23 Stunden alleine

■ Hungerstreik in der Moabiter U-Haft: Justizverwaltung weigert sich mit Gefangenen über humanere Haftbedingungen zu verhandeln / Demo am Montag

Auch nach zweiwöchigem Hungerstreik in der Moabiter U -Haftanstalt hält die Senatsverwaltung für Justiz an ihrem einmal eingeschlagenen Kurs fest: keine Verhandlungen mit den Gefangenen.

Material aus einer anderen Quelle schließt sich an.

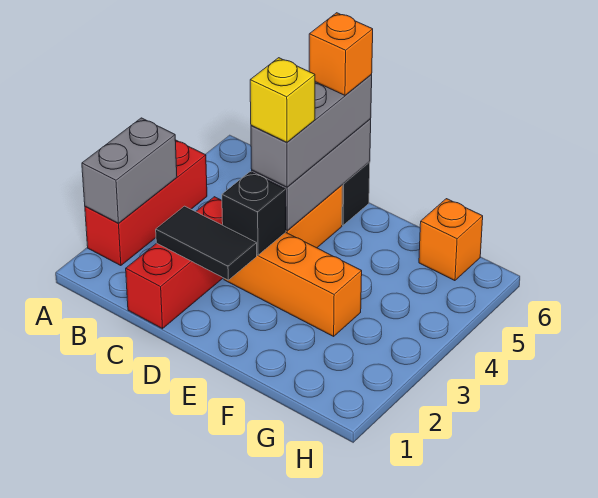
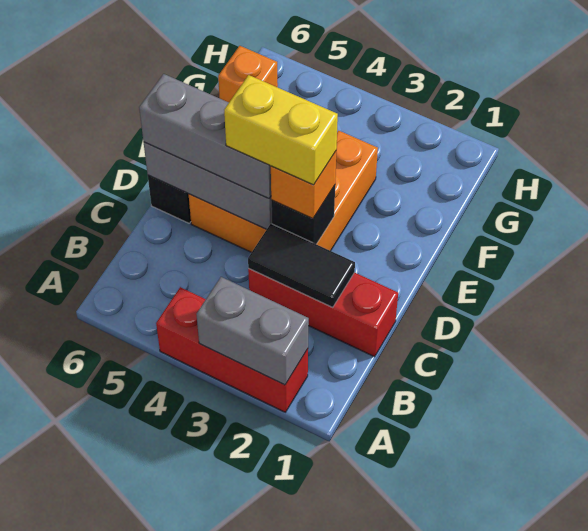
black 1x2 tile [156,206,257,280] -> black 1x2 tile turned to [248,224,355,307]
yellow 1x1 brick [250,58,315,142] -> yellow 1x2 brick [224,75,338,185]
orange 1x1 brick [309,13,373,95] -> orange 1x1 brick moved to [271,151,336,219]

Das wurde gestern im Rechtssausschuß im Rathaus Schönberg deutlich, als der AL-Abgeordnete Albert Eckert erneut an die Verantwortlichen der Justizverwaltung appellierte, mit den Streikenden den Dialog aufzunehmen.

Justiz-Staatssekretär Schomburg und der Leiter der Abteilung Strafvollzug, Flügge, stellten den Hungerstreik gestern als eine von außen - durch Kleinanzeigen in der taz

-gesteuerte Aktion dar, die nur von wenigen Gefangenen mitgetragen würde. Schomburg bezifferte die Zahl der Hungerstreikenden auf vier U-Häftlinge und 13 Strafgefangene, und schränkte die Zahl noch dahingehend ein, daß die 17 Gefangenen nur „partiell“ die Nahrungsaufnahme verweigerten. Flügge verwies darauf, daß nur 17 von 900 Moabiter Insassen streikten, was vergleichsweise wenig sei. Dem AL-Abgeordneten Eckert war hingegen bekannt, daß 50 Gefangene an der Protestaktion beteiligt seien.

Schomburg und Flügge blieben dabei, daß die unabhängige Moabiter U-Haft-Gefangenenvertretung von der Justizverwaltung nicht anerkannt werde. Die Verwaltung sei auch nicht zu Gesprächen mit den Gefangenen bereit. Dafür seien die Mitarbeiter der Haftanstalt da. Die AL-Abgeordnete Künast wollte daraufhin wissen, was sich die Justizverwaltung denn „vergebe“, wenn bei den Gesprächen in der Anstalt ein Mitarbeiter der höheren Ebene zugegen sei. Flügge erwiderte: Dann könne ja in Zukunft jeder Gefangene mit dieser Forderung kommen.

Wie berichtet, erheben die Hungerstreikenden Forderungen wie Abschaffung des 23-Stunden-Einschlusses, verbesserte Freistundenregelung und die Abschaffung des Zwangs für ausländische U-Häftlinge, mit ihren Angehörigen beim Besuch Deutsch sprechen zu müssen. Zum 23-Stunden-Einschluß erklärte Flügge, daß auf zwei Stationen in der U-Haft seit September vergangenen Jahres mehr Aufschluß gewährt werde. Ab 2. Mai sei geplant, die erweiteren Aufschlußzeiten mehrmals pro Woche auch auf den übrigen U-Haft-Stationen zu praktizieren, um die Kontakte unter den Insassen zu erhöhen. Dem Problem „Deutsch-Zwang für ausländische U-Häftlinge“ hofft Flügge dadurch beizukommen, daß den Ausländern künftig auf Staatskosten ein Dolmetscher finanziert wird. Die Entscheidung darüber liege beim Haftrichter. Die Justizverwaltung plane jedoch ein Rundschreiben an die Haftrichter, in denen diese aufgefordert würden, im oben genannten Sinne zu verfahren. Am kommenden Montag um 18 Uhr findet vor der Moabiter U-Haft eine Demo zur Unterstützung des Hungerstreiks statt.